Eight ageing dams in central and western Massachusetts will probably be eliminated as a part of a $25 million initiative introduced Friday by state environmental officers.
The constructions to be dismantled embody the deserted high-hazard Bel Air Dam in Pittsfield.
Removing the dams will restore fish and different wildlife habitats, improve biodiversity, enhance water high quality, promote local weather resiliency and make communities safer, officers stated.
“This summer, we saw firsthand the catastrophic impacts of severe flooding and the stress and pressure it puts on our dams,” Gov. Maura Healey stated.
The floods earlier this yr put just a few dams in danger and raised issues that the constructions might more and more be in danger because the area is hit by stronger and wetter storms.

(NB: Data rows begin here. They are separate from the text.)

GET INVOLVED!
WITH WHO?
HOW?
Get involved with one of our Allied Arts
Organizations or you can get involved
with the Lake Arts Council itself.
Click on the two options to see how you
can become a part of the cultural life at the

There are hundreds of dams throughout New England and plenty of had been constructed many years if not centuries in the past, usually to assist energy textile mills, retailer water or provide irrigation to farms. The concern is that they have outlived their usefulness and local weather change may carry storms they had been by no means constructed to face up to.

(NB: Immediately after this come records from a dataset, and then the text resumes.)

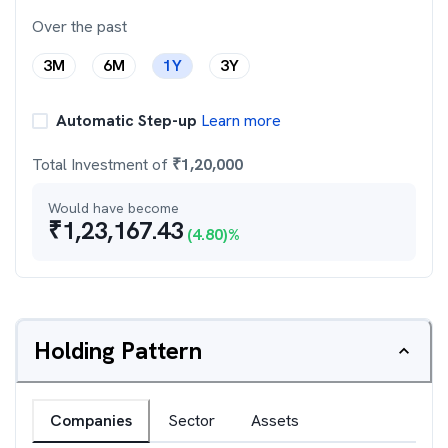
Over the past
3M
6M
1Y
3Y
Automatic Step-up
Learn more
Total Investment of
₹
1,20,000
Would have become
₹
1,23,167.43
(
4.80
)%
Holding Pattern
Companies
Sector
Assets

Of the $25 million, $20 million will help the removing of Bel Air Dam, and $5 million will go towards the removing of the remaining seven dams.
The removing of the Bel Air Dam will scale back the chance of downstream flooding that might have an effect on almost 500 parcels of land, together with residential, enterprise, industrial, and industrial areas.
As a part of the dam’s removing the state will get rid of contaminated sediments off-site to scale back well being dangers, officers stated. The dam’s removing must also enhance fish passage and enhance ecological restoration of the west department of the Housatonic River in Pittsfield, the place the dam sits.
The remaining seven dams are: Cusky Pond Dam in New Braintree; Schoolhouse Pond Dam in Sutton; Patrill Hollow Pond Dam in Hardwick; Thousand Acre Reservoir Dam in Athol; Arnold Pond Dam in Sutton; Salmon Pond Dam in Brookfield; and Weston Brook Dam in Windsor.